The scenario above is analogous to the technical environment at issue in Straight Path v. Sipnet. The patent claim included the text “program code for transmitting, to the server, a query as to whether the second process is connected to the computer network.” The foregoing claim text became of “central importance” in the patent case.

Thinking about our exemplary portable device scenario, if the portable device goes to sleep but its registration is maintained by the WiFi router, “is” the portable device connected to the computer network? Adopting that famous grand jury testimony, it depends on what the meaning of the word “is” is. When we say something happens if the portable device is connected to the network, does that mean that the portable device is actually powered-up and downloading content from the Internet?

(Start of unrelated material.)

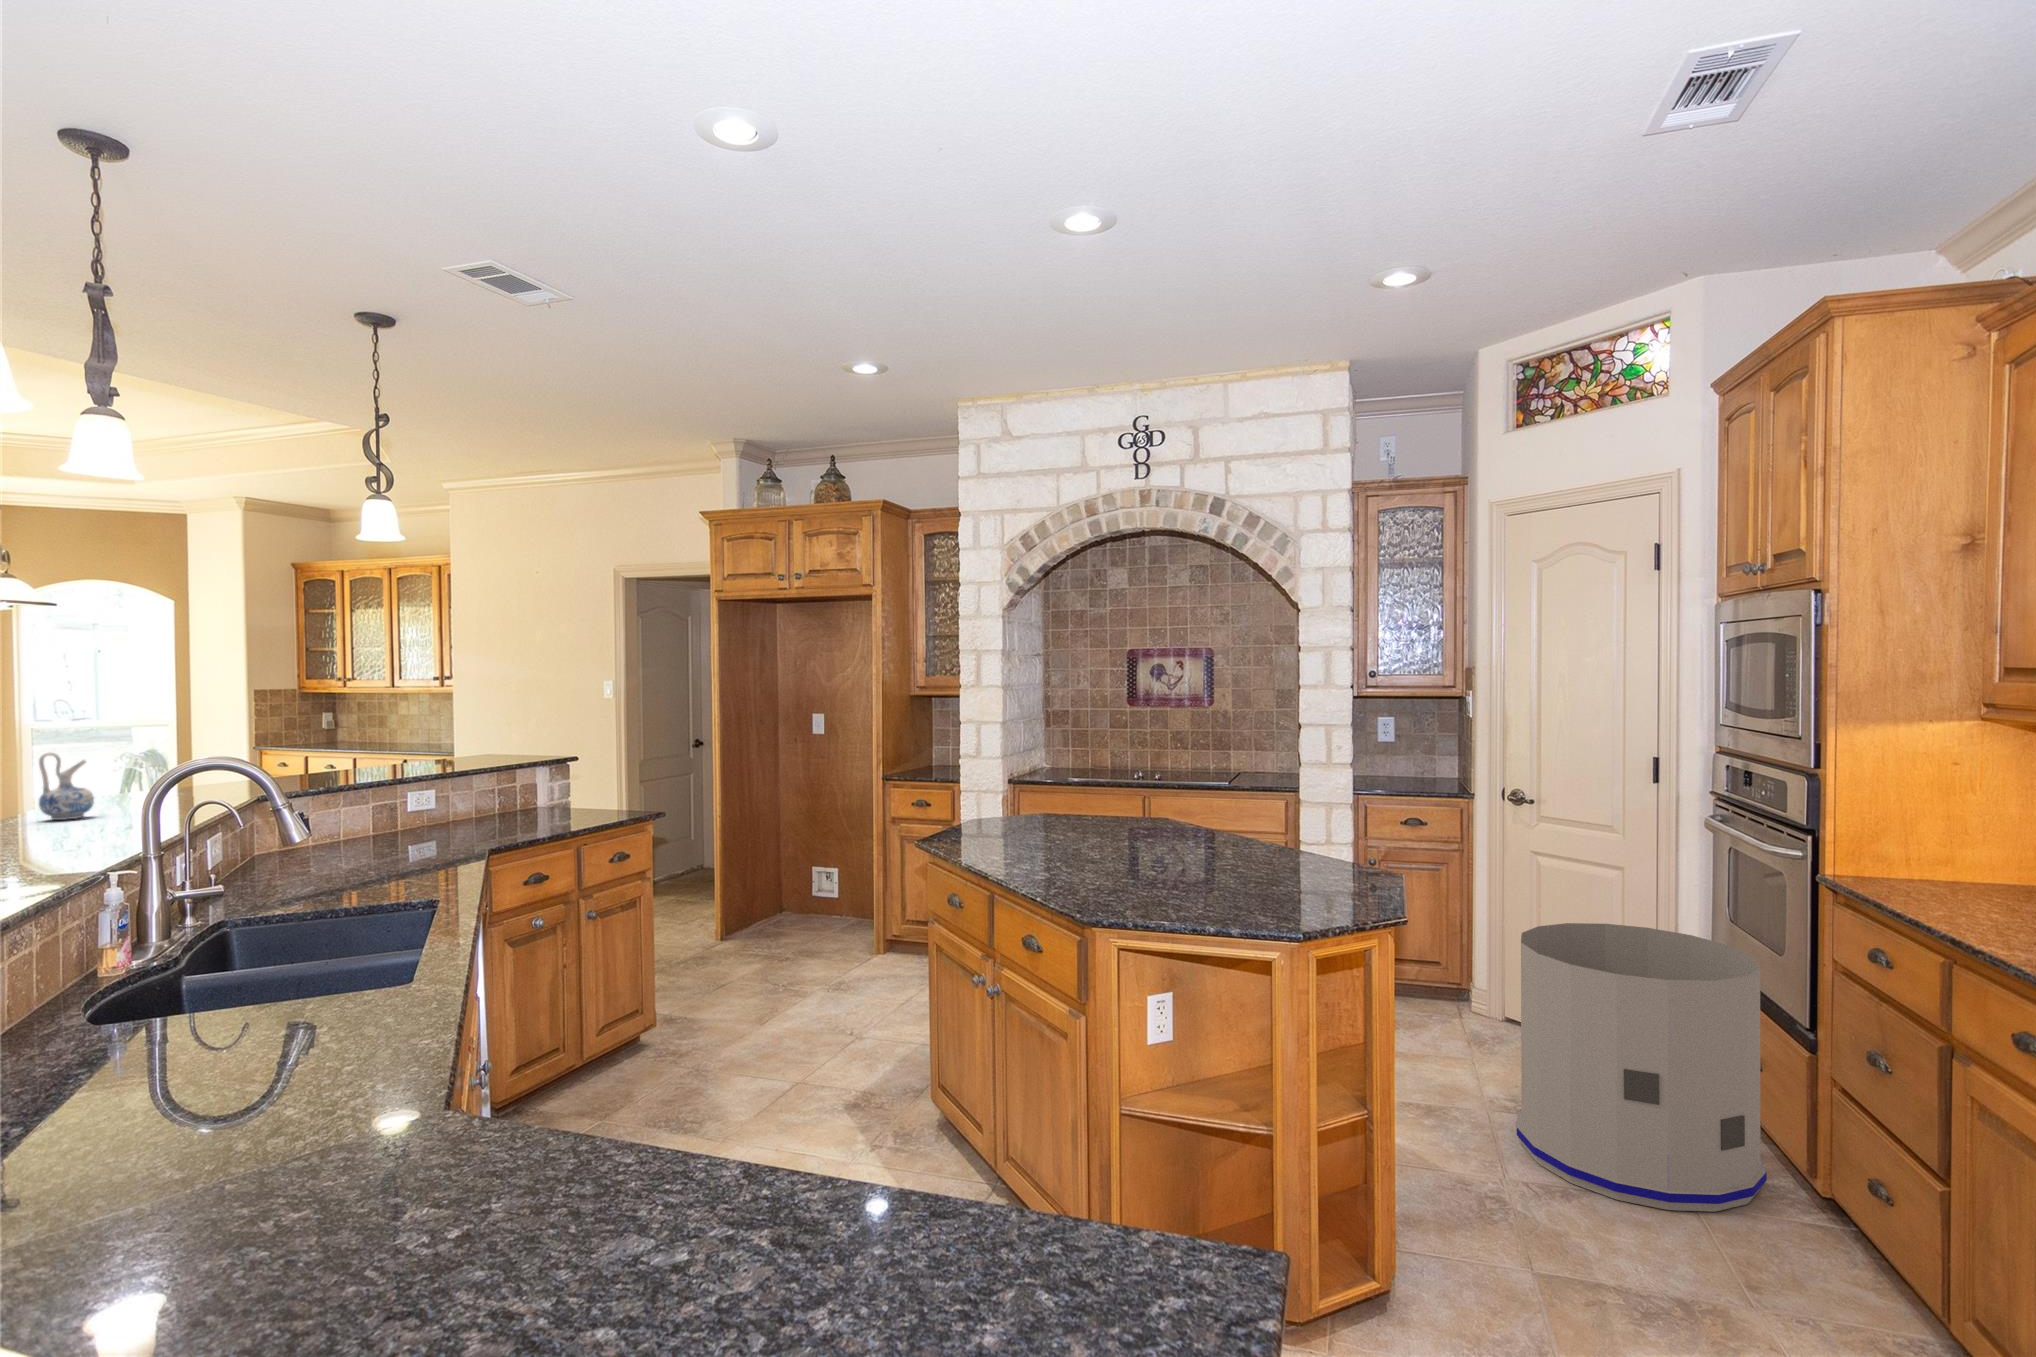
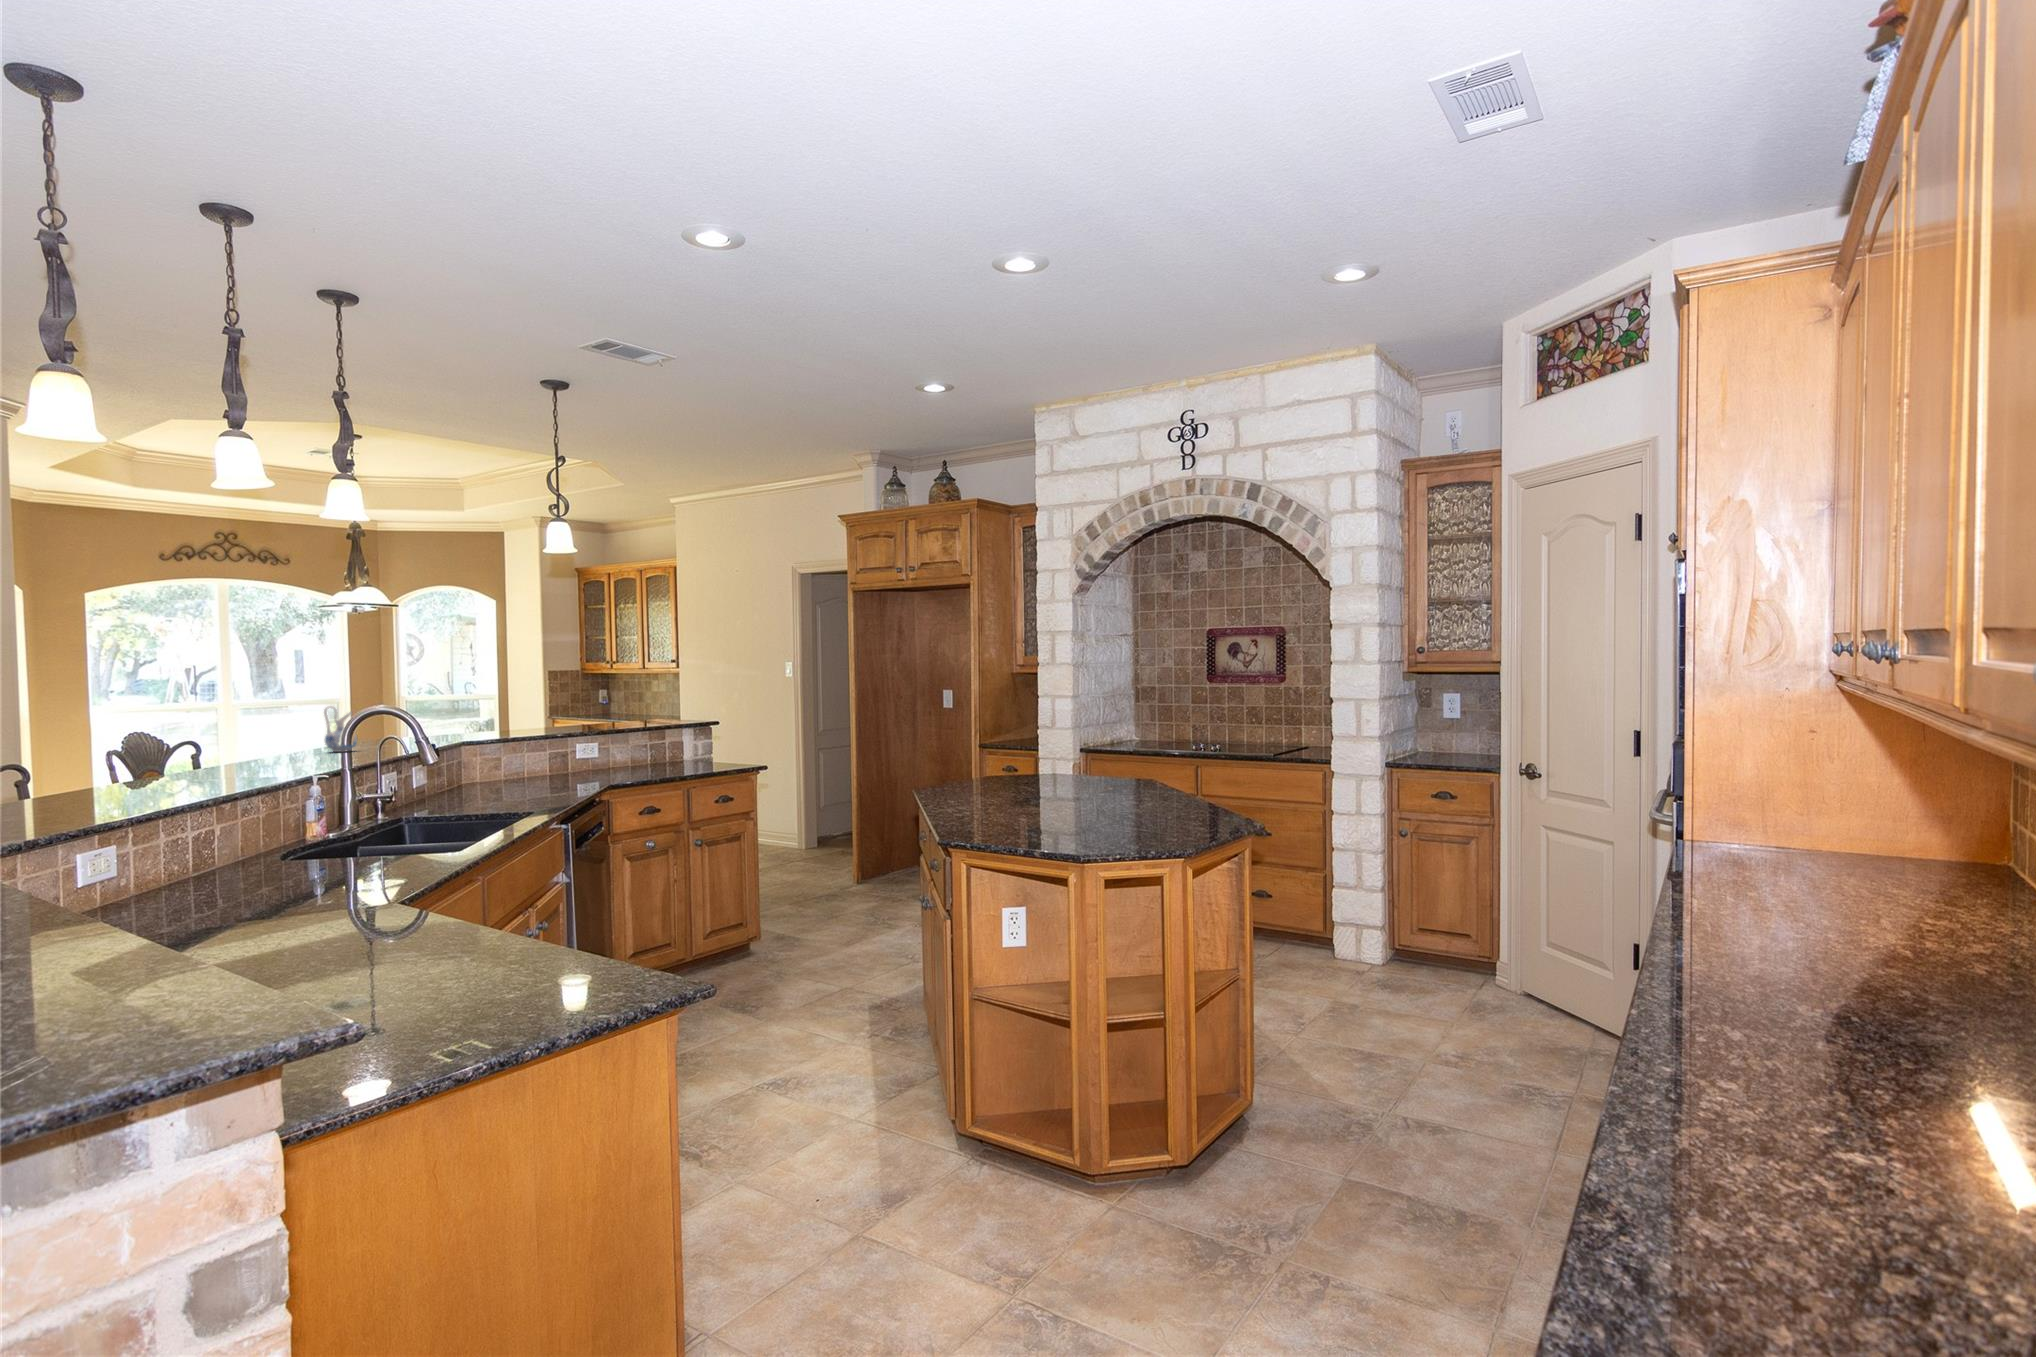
trash can: present [1517,923,1767,1212] -> none [1430,889,1661,1160]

Let’s say the user powered the portable device up (causing it to register with the access point), checked email and then set the device down to go do something else. After a few minutes the device would likely go to sleep, saving battery life. As discussed above, the access point retains the information about the portable device in its registration table. In that scenario, can we say that the device “is” connected to the network? From the perspective of the WiFi router, we might say yes because the router has no idea that the portable device went to sleep. But looking at it from the powered-down device side, how can we say that it “is” connected to the network if the device’s network connection is unpowered like the rest of the device?

Unfortunately for the patentee in this case, the word “is” was ambiguous enough that an opposing party could cast doubt on its meaning and throw the validity of the patent into question. The Patent Trial and Appeal Board (“PTAB”) of the United States Patent and Trademark Office heard the matter and canceled the claim. The CAFC has sent the case back to the PTAB to reconsider the claim with respect to the meaning of the word “is,” so future legal proceedings lie ahead for the parties while the matter is resolved.

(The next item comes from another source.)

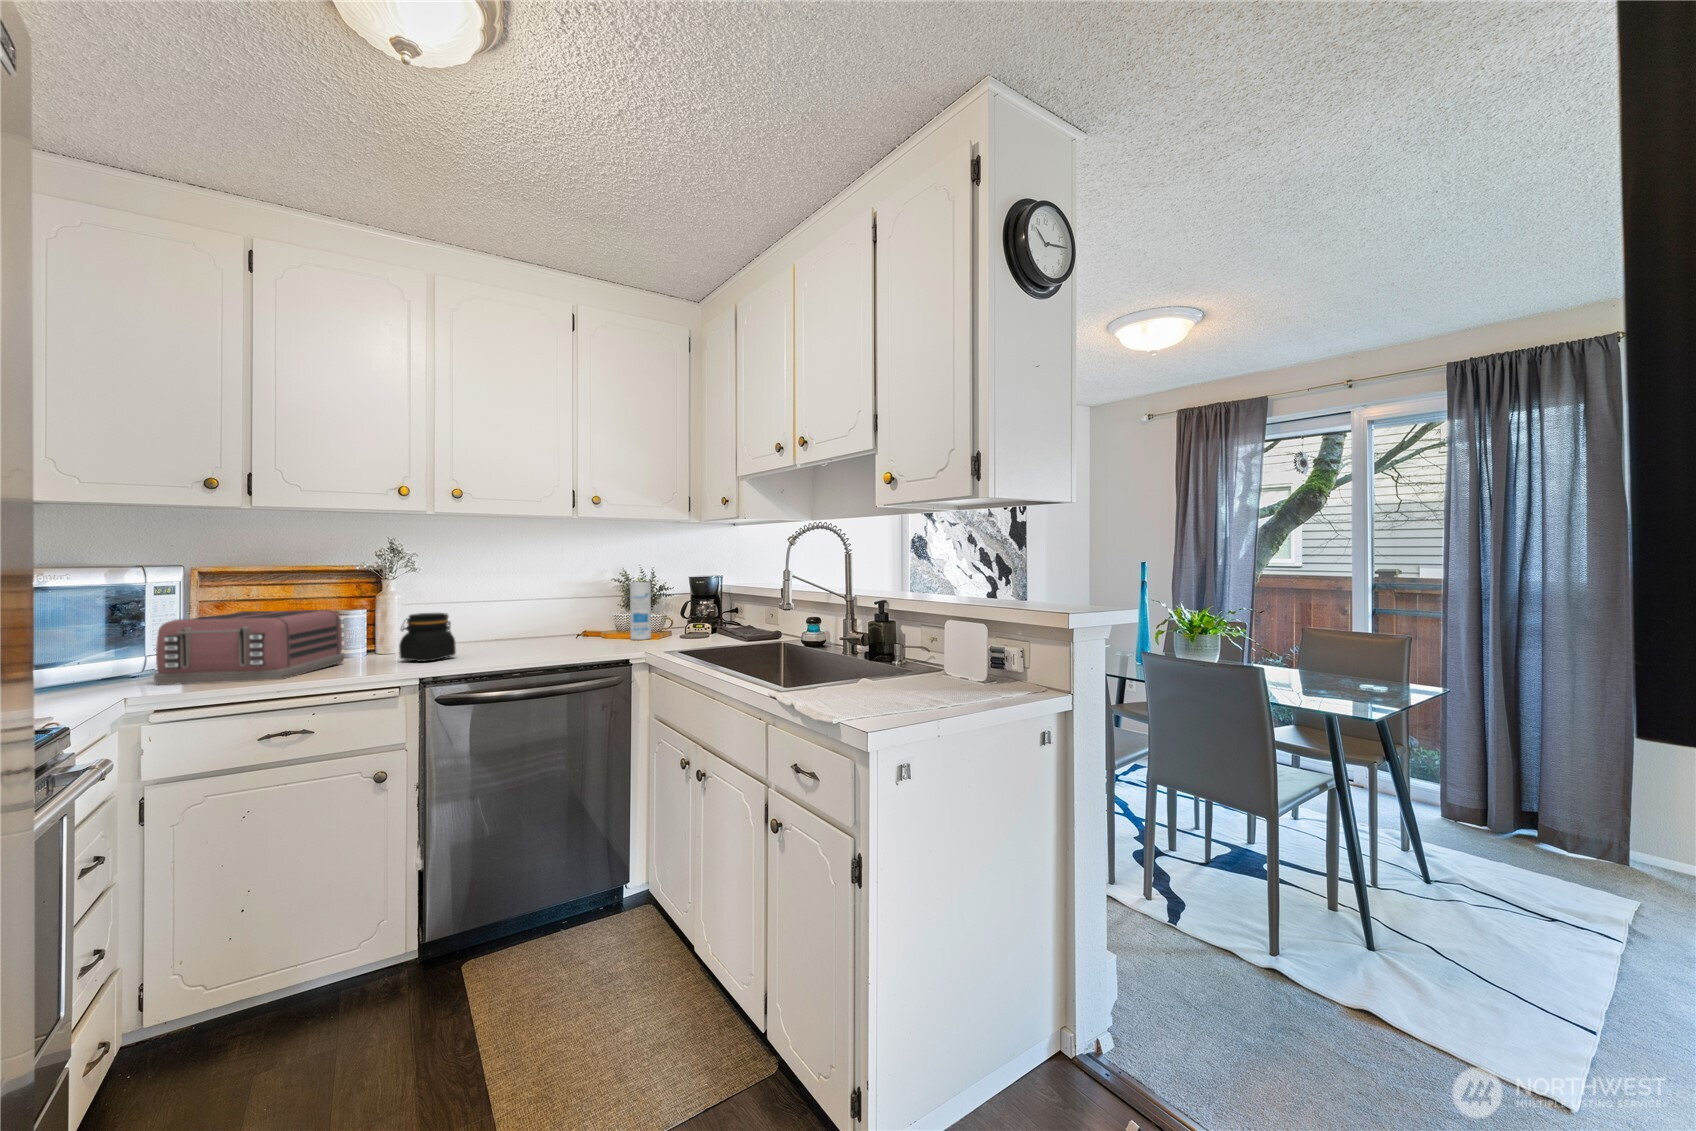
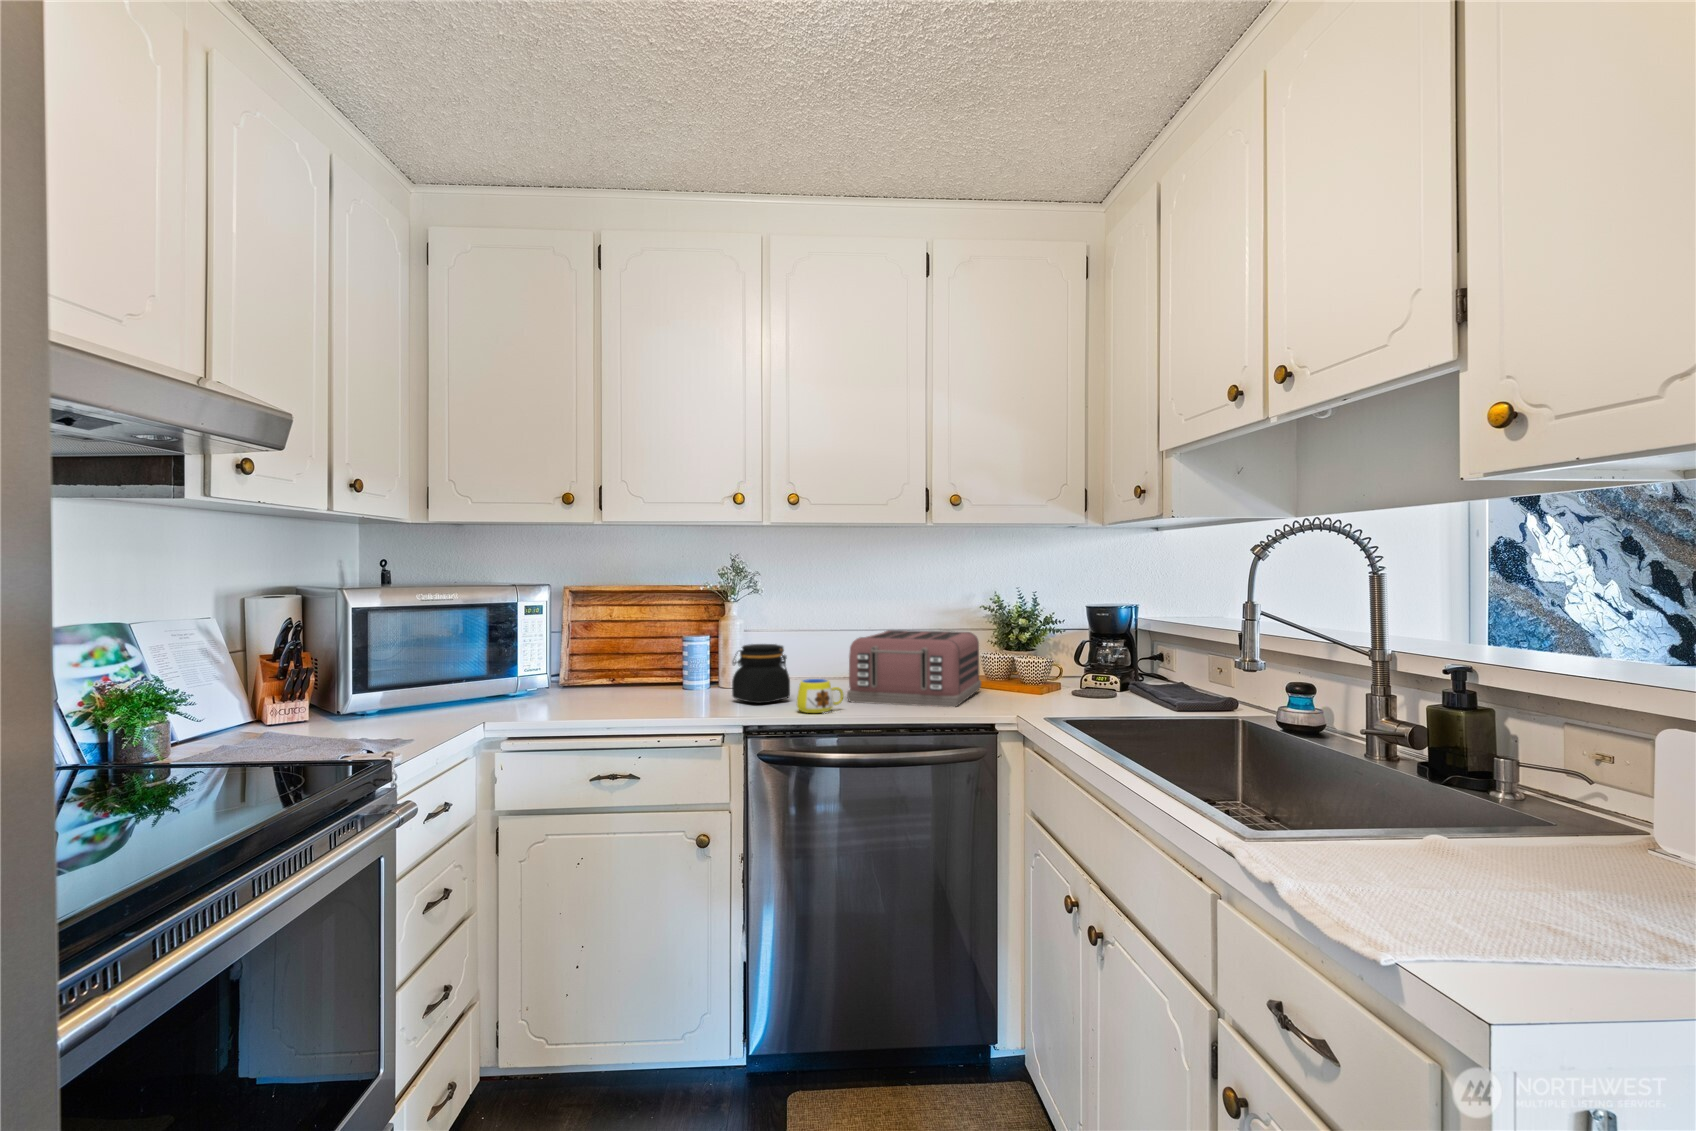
canister: present [630,582,651,640] -> none [1003,612,1032,692]
toaster: present [154,610,345,685] -> present [847,630,981,707]
mug: none [468,637,508,663] -> present [797,679,843,713]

To reiterate, every single word chosen for use in a patent claim can have a significant consequence, even an innocuous-seeming two-letter word such as “is.” What could have been done to avoid the litigation and make the patent less vulnerable/more valuable? For example, the drafter of the patent claim could have attempted to get it issued as “whether the second process is or was connected to the computer network.” Or, perhaps the claim should have read “whether the second process is registered to the computer network” instead of connected. As is evident from the subsequent litigation over the patent that did actually issue, the choice of “is” vs. some other term was incredibly significant in this case. And that’s just a single word of the 150 making up the patent claim.

In short, the manner in which patent claims are written and ultimately issued by the patent office “is” incredibly consequential for the ultimate value of a patent – and I say that with no dependency at all on what the meaning of the word “is” is.